SBM - State Bar of Michigan

CI-1095

July 8, 1985

SYLLABUS

    A judge is not disqualified from hearing the case of a client of an associate lawyer of the judge's former partner (P.C. stockholder) within the two-year rule period simply because of the associate's relationship with the former partner, where the associate did not perform any legal service for or on behalf of the judge nor share mutual professional responsibility with the judge, notwithstanding the association occurred and existed while the judge was in the process of concluding law practice in the same building occupied by the associate and occasional communications occurred between them to facilitate a smooth transition of clients to the former partner.

    References: MCJC 2(A); CI-260.

TEXT

A judicial candidate withdrew as a member of a law firm professional corporation; the judge's share in the PC was purchased by a lawyer shareholder who subsequently formed his own professional corporation soon after the candidate's withdrawal. The candidate continued to maintain an office as a sole practitioner in the same building as the lawyer shareholder for the purpose of wrapping up law practice; the candidate used and paid for support staff employed by the lawyer shareholder.

After purchasing the candidate's shares and while the candidate was in solo practice, the lawyer shareholder hired an associate. The associate's only involvement with the candidate was occasional communication about legal matters which related to strategy and status of cases formerly handled by the professional corporation but now handled by the firm of the lawyer shareholder.

After the candidate was elected judge, the solo practice was terminated. three months after the candidate took office, the lawyer shareholder hired a second associate. The candidate continues to have an interest in some accounts receivable in which the lawyer shareholder also has interest.

According to the factual information given the committee, the first associate never rendered legal assistance to the candidate or on behalf of the clients of the candidate, and never had any shared responsibility or involvement in cases with the candidate, except on a transitional basis to facilitate transfer of client files. The second associate, as of the time this request for opinion was submitted, had not met the candidate either professionally or socially.

The first associate asks whether the candidate is disqualified from hearing matters of clients represented by the associate because of the associate's position with his association with the lawyer shareholder and familiarity with the candidate occasioned by the office sharing arrangement between the lawyer shareholder and the candidate.

The second associate asks whether the candidate is disqualified from hearing matters of clients represented by the associate because of association with the lawyer shareholder's new professional corporation.

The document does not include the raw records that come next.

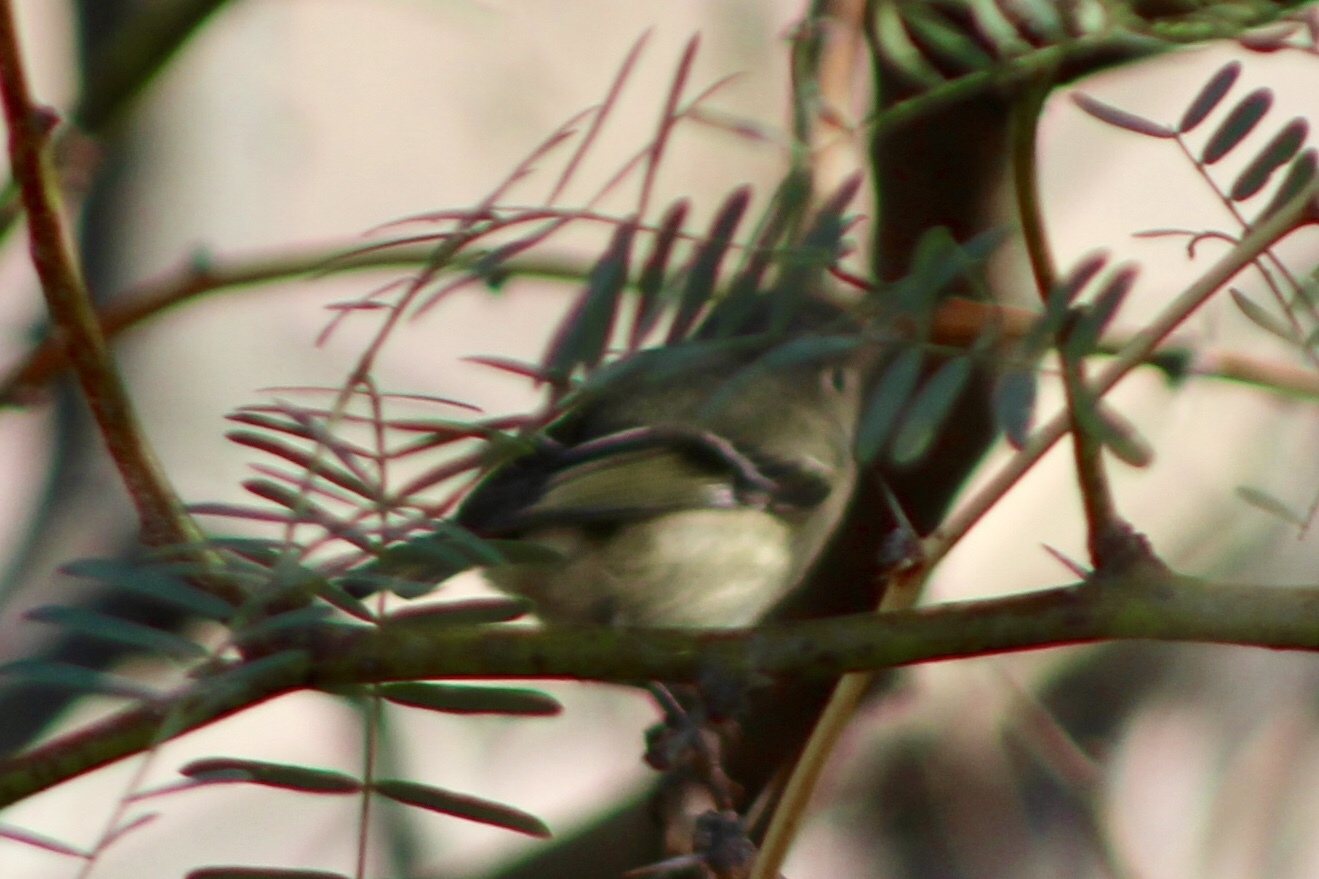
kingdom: Animalia
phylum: Chordata
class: Aves
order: Passeriformes
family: Regulidae
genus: Regulus
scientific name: Regulus calendula
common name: Ruby-crowned kinglet
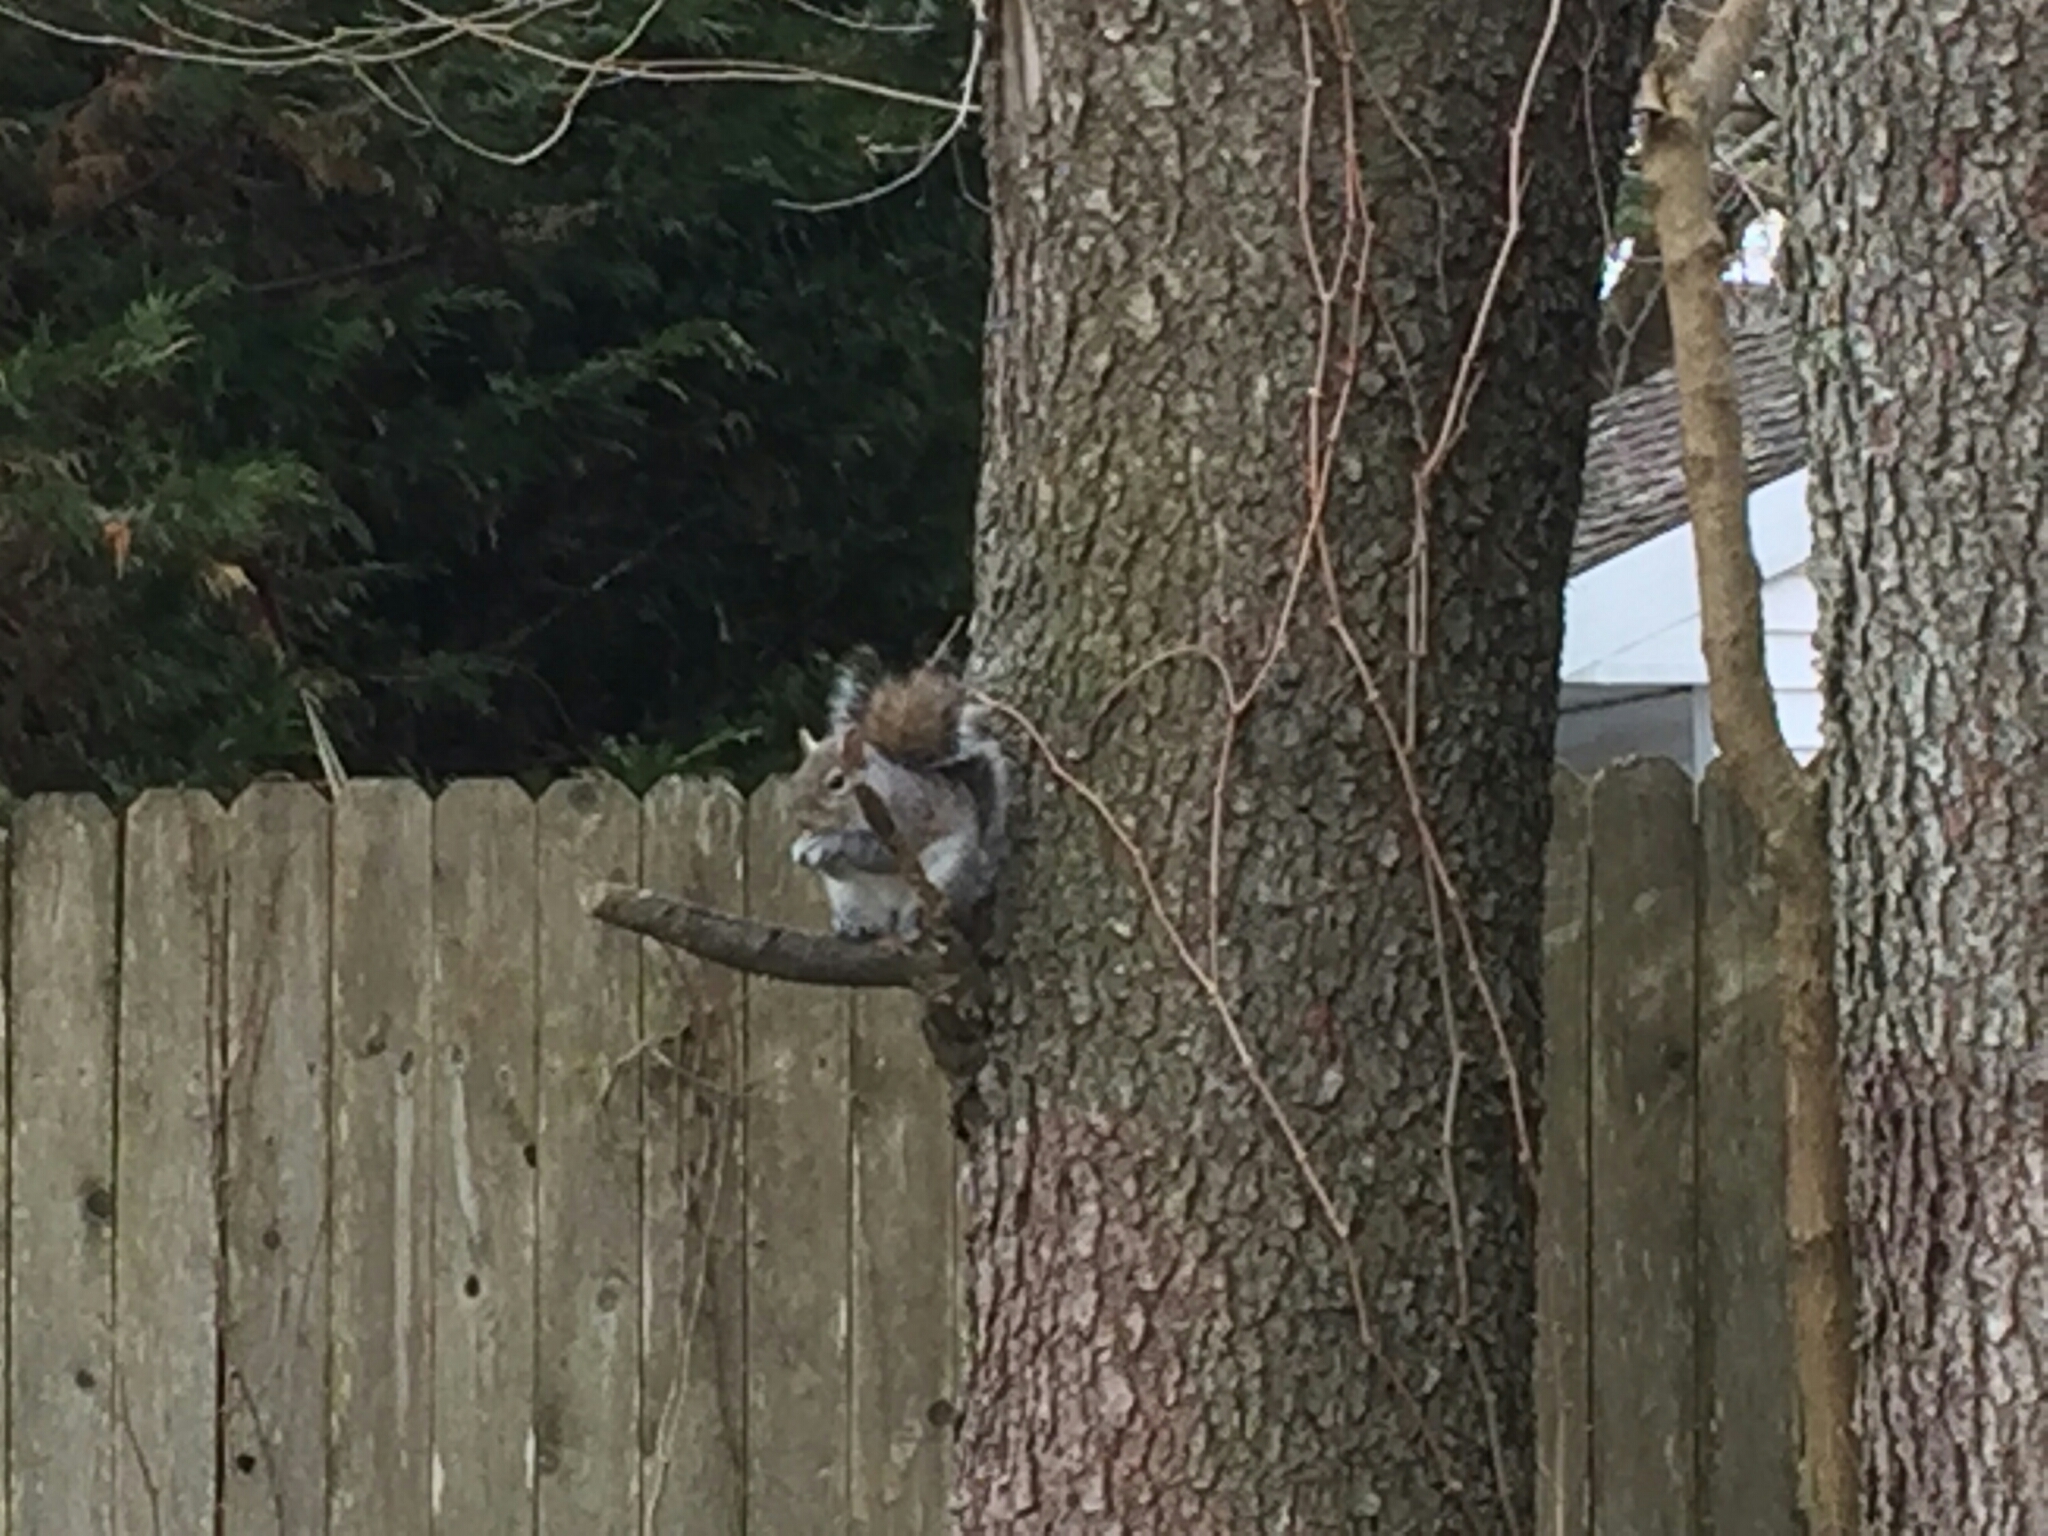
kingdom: Animalia
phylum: Chordata
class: Mammalia
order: Rodentia
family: Sciuridae
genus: Sciurus
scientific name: Sciurus carolinensis
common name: Eastern gray squirrel
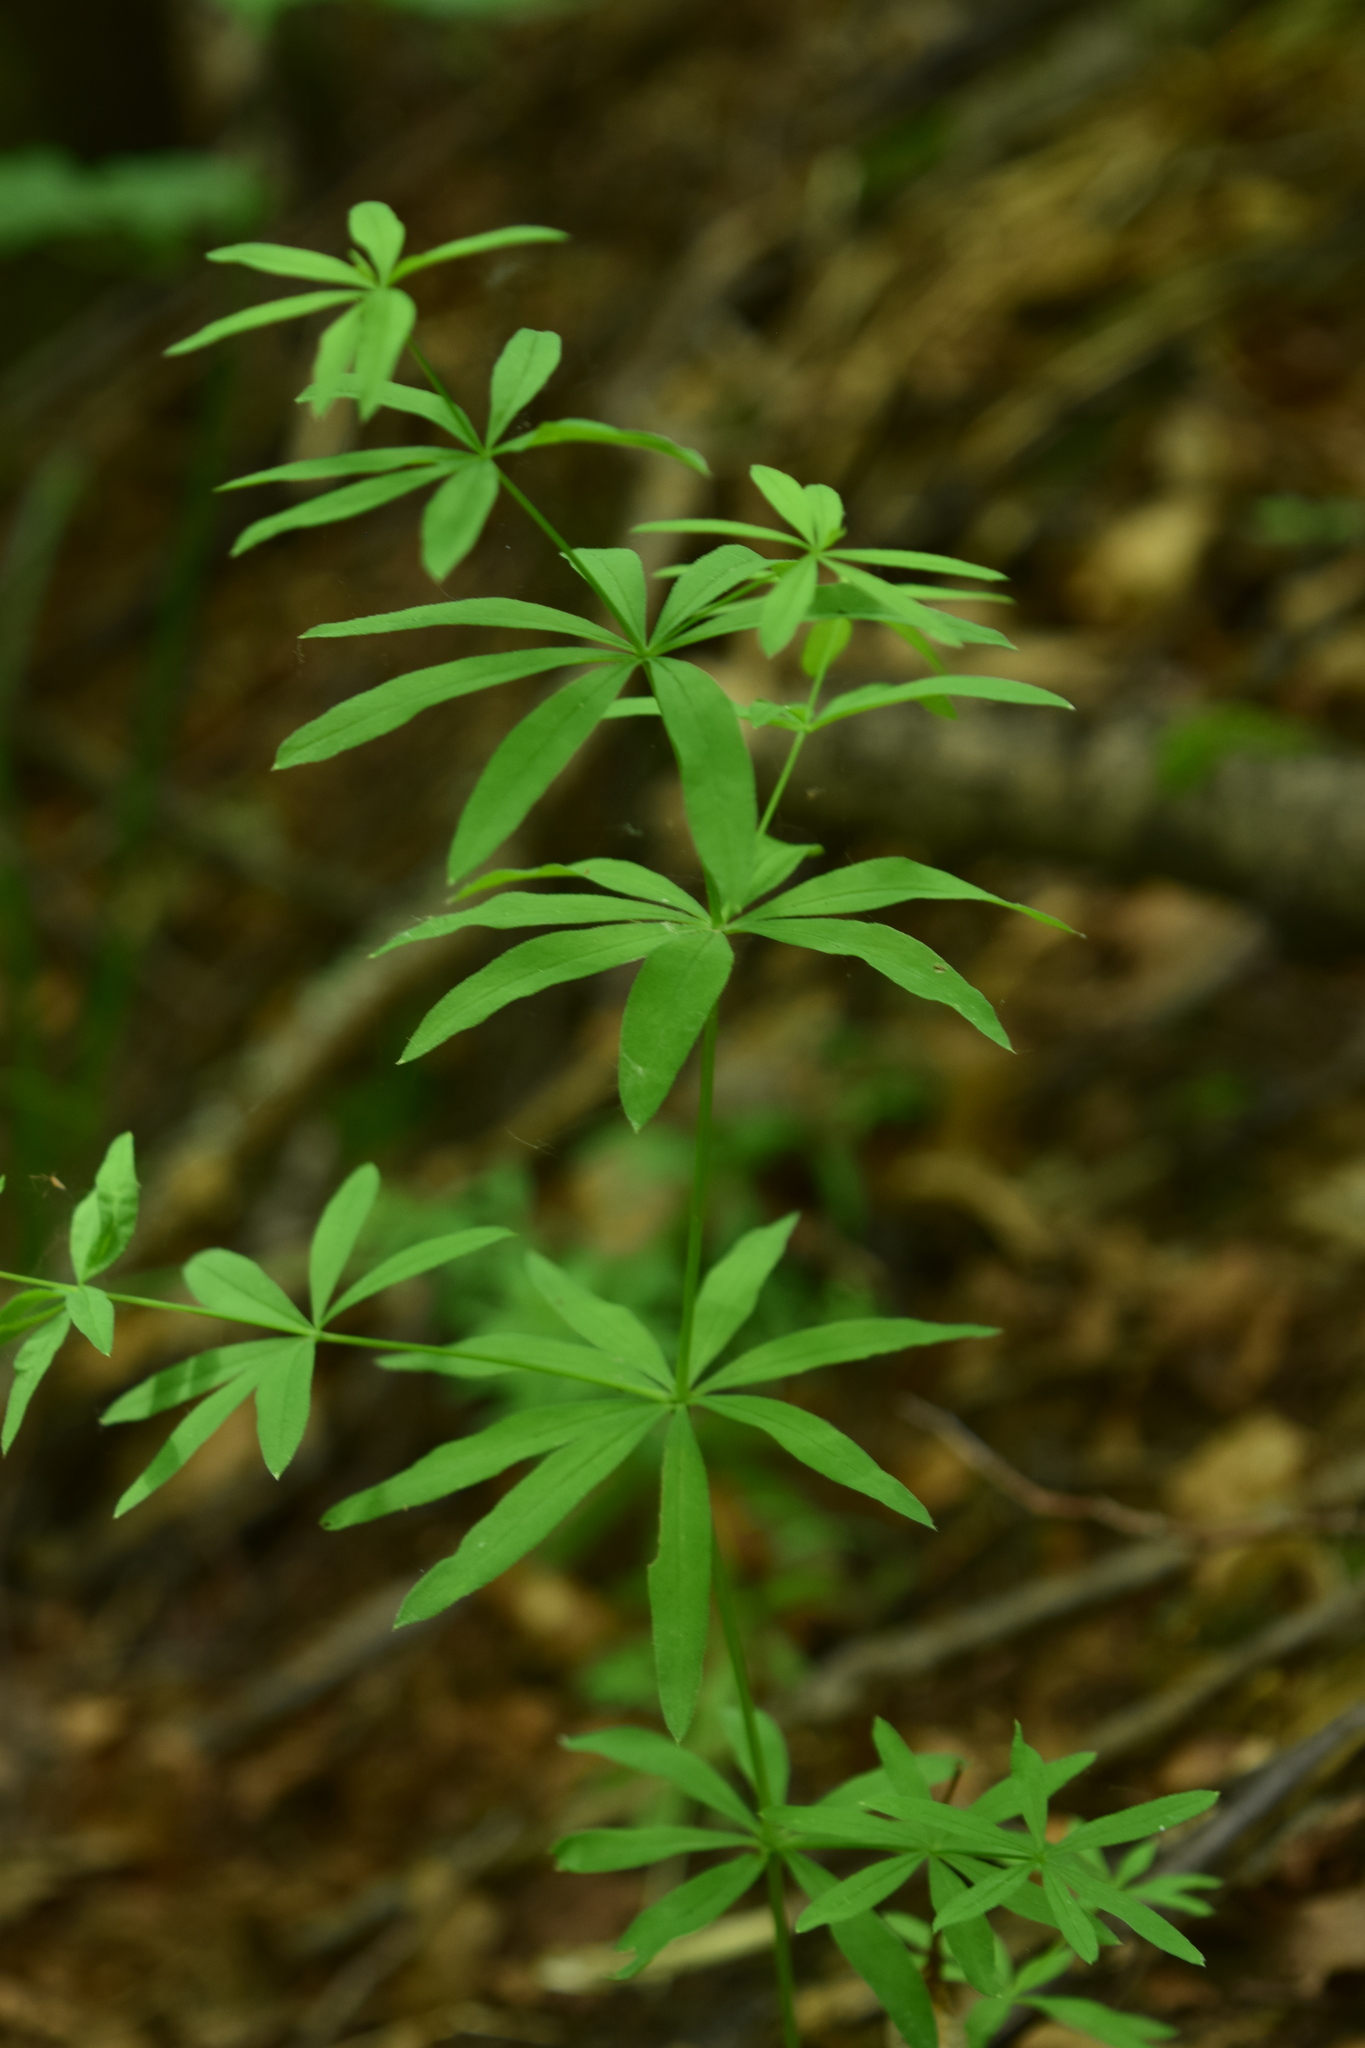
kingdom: Plantae
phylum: Tracheophyta
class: Magnoliopsida
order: Gentianales
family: Rubiaceae
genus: Galium
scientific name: Galium intermedium
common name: Bedstraw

Each inquirer posed the question differently than as recited above. The question as submitted dealt with the disqualification of the associate to represent a client before the candidate. However, each referred to Canon 2(A) of the Michigan Code of Judicial Conduct. This, together with the context in which the inquiries have been made, makes it eminently clear the above recitals of questions were intended.

MCR 2.003(B) may be inapplicable since neither associate was a member of the law firm in which the candidate was a principal. Questions of law cannot be resolved by the Committee.

Each inquirer cites CI-260 as precedent for an opinion that each question presented should be answered in the negative. This writer is inclined to agree that based upon the facts as presented, CI-260 is reasonable precedent for a responsive opinion that the candidate is not disqualified from hearing matters of clients represented by the associates simply because of (1) their association with the lawyer shareholder and (2) the former office sharing arrangement.

The syllabus of CI-260 states:

    "A person elected district judge who has been a partner of a prosecuting attorney whose staff was separate from that of the partnership is not disqualified from hearing cases presented by a new prosecuting attorney or any of the assistants who served under the former partner.

    "Such individual is disqualified for a period of two years from hearing cases presented by such former partner if he continues as prosecuting attorney. He is not disqualified from hearing matters presented by assistant prosecuting attorneys."

However, questions of disqualification which may arise in the future must be examined on an individual basis. These may well involve considerations to which CI-260 is unresponsive. The candidate may well recuse to assure compliance with the appropriate canons when a genuine conflict of interest either exists or foreseeably could exist.